In 1938, while still in high school, an 18-year-old amateur radio operator from Cleveland named Al Gross invented the walkie-talkie.

During WWII, Gross worked for the Office of Strategic Services (OSS), the forerunner of the CIA, in developing a secret long-range wireless communications system for military intelligence use. After the war, the FCC based its creation of the Citizens Radio Service Frequency Band (1946) on Gross' wartime wireless work.

Gross formed a company called Citizens Radio Corp. to produce two-way radios for personal use. Two years later, Gross' company was the first to receive FCC approval for making consumer radios using the new so-called "Citizens' Band" using shortband 226-27 MHz frequencies. Cartoonist Chester Gould was so taken with the idea that he asked Gross if he could borrow the idea, resulting in Dick Tracy's two-way wrist radio.

Initially, CBs were used primarily by military, marine and emergency services. It took 25 years – for the gasoline shortage, a truckers' strike and a pop song called "Convoy" by C.W. McCall in the mid-1970s – to bring CB to the mass public's attention. It then became the biggest electronics fad of the decade.

In 1976, CB sales hovered around 11 million units, but after the FCC expanded the band to 40 channels and banned the sale of 23-channel units after December 21, 1977, sales declined.

Today, CB still is popular, especially in the form of handheld, battery-operated units for use in emergency situations. Person-to-person communication has been enhanced with the 1996 allocation of UHF-based family radio service (FRS) frequencies, 14 channels and 38 sub-channels, along with the more powerful 16-channel General Mobile Radio Service (GMRS), all operating within the 460-MHz band, which enables CB-style communication for users within one to five miles of each other, depending on local topography.
------------------------------------
## [EXERCISE INSTRUCTIONS]
List every four-digit year that the passage on the history of Citizens Band radio mentions.

## [PROVIDED DATA]
------------------------------------
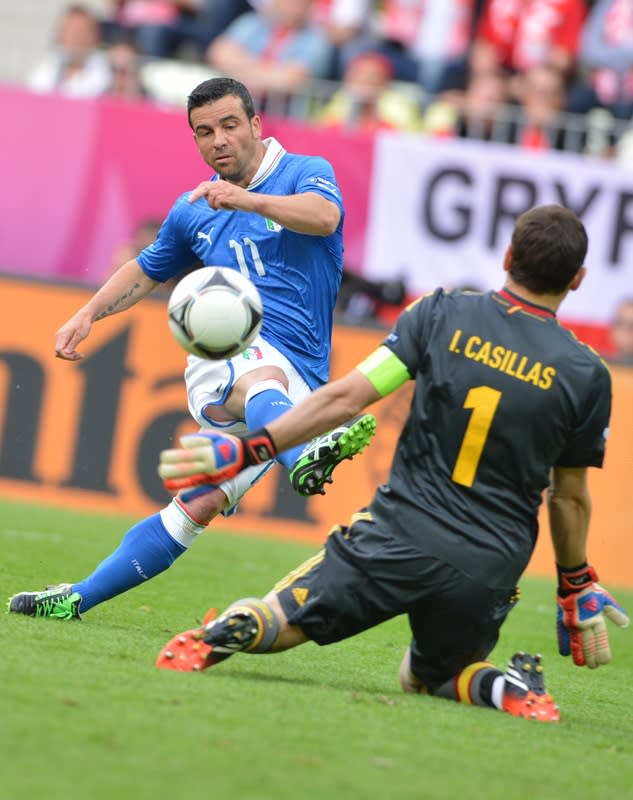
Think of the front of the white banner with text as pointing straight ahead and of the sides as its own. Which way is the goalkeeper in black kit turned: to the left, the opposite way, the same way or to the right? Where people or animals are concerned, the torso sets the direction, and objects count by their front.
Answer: the opposite way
------------------------------------
## [EXERCISE RESPONSE]
1938, 1946, 1976, 1977, 1996